From Our Editors
Arro: A User’s Guide
- Hors d'oeuvre: Chef’s Board with pickled egg, pork rillette, pâté, multiple cheeses, and baguette
- Salad: lyonnaise salad with poached egg, croutons, frisée, and lardons
- Soup: lobster bisque with creme fraîche and caviar
- Main: croque-monsieur with Parisian ham, béchamel, gruyère, and greens
Dessert: dark-chocolate pot de crème with coffee crème fraîche, espresso crumble, dried cherries, and cocoa-nib tuile
Don’t Skip Dessert. Pastry Chef Mary Catherine Curren—who happens to be married to partner/Executive Andrew Curren—and her team craft traditional and seasonal dishes onsite each day. After describing a dessert selection including “rich rosewater profiteroles, dark chocolate pot de crème and a cookie array featuring a peach Linzer for the ages,” Austin Monthly declared, “Pastry Chef Mary Catherine Curren clearly loves her work.”
- The bread arrives fresh-baked each day from Easy Tiger, located about a mile away. Not surprising, considering Arro is the latest addition to the ELM Restaurant Group, the folks behind 24 Diner and Easy Tiger.
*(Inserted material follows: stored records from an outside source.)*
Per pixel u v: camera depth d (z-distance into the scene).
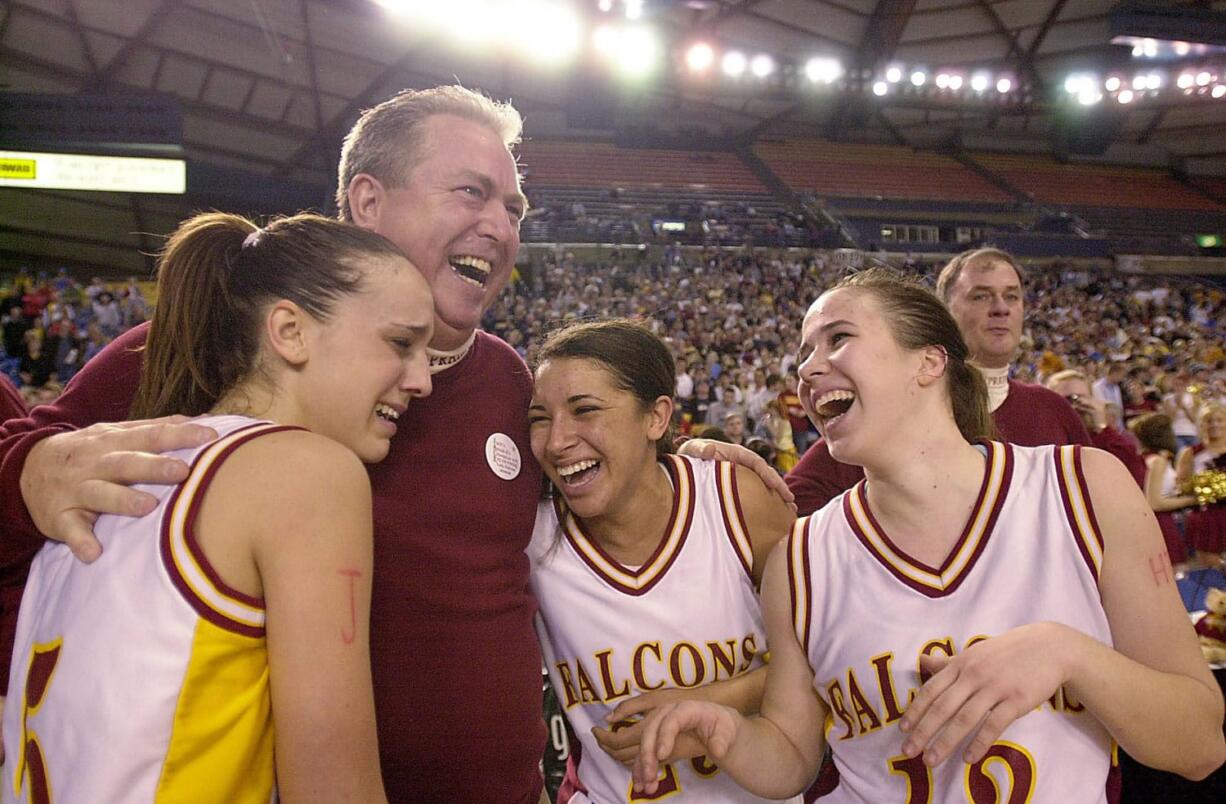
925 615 1.16
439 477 1.40
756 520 1.56
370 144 1.44
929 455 1.18
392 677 1.33
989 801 1.09
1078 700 1.04
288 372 1.00
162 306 1.09
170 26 14.58
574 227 18.53
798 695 1.29
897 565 1.19
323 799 0.83
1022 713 0.95
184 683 0.80
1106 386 8.83
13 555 1.06
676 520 1.53
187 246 1.09
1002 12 18.83
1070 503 1.12
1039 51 20.48
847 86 21.03
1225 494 3.90
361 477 0.91
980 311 2.29
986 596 1.13
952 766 1.12
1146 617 1.07
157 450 0.89
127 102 9.66
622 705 1.46
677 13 18.44
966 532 1.16
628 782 1.52
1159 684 1.01
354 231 1.04
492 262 1.47
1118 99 21.11
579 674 1.57
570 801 1.61
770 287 17.27
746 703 1.46
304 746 0.82
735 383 10.13
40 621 0.92
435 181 1.40
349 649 0.85
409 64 17.31
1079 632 1.01
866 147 25.91
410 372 1.04
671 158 23.80
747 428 9.17
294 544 0.84
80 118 9.62
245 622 0.83
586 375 1.40
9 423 1.27
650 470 1.51
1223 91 20.95
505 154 1.49
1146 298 18.58
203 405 1.06
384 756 1.34
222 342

- Cheese comes from Antonelli’s.
Where to Sit: Arro’s enclosed garden room makes for a beautiful, intimate spot for small parties (groups of 10–25) for day or night occasions, with optional three- or five-course hand-tailored menus with beverage pairings selected by the master sommelier.
When to Go
- Every first Monday of the month, Arro hosts a multicourse meal with wine pairings. Reservations are accepted but not required.
- Stop by for happy hour on weekdays starting at 5 p.m. for $10 bar snacks, including frog legs, mussels and frites, and charcuterie, and discounted drinks.
- Arro serves Sunday brunch, complete with hangover-killing cocktails and champagne specials.
- “The [frog legs] — served with garlic, cherry tomatoes, herbs and golden purslane — [were] a roundhouse punch of flavors.” – New York Times
- “If duck rillette is available, do try it. And consider ordering extra house-pickled produce; it’s almost too good to share.” – Austin Monthly
- “Like the menu itself, [the wine list] is small but brilliantly executed. Right at 70 selections, every one French. . . The wines themselves are chosen to suit anybody who walks in the door.” – The Austin Wine Guy
Croque-monsieur: originated in French cafés, this pressed sandwich is filled with ham, gruyère, and béchamel. (A fried egg turns it into a croque-madame.)
Pot de crème: a French dessert with a custard-like consistency, traditionally served in a porcelain cups.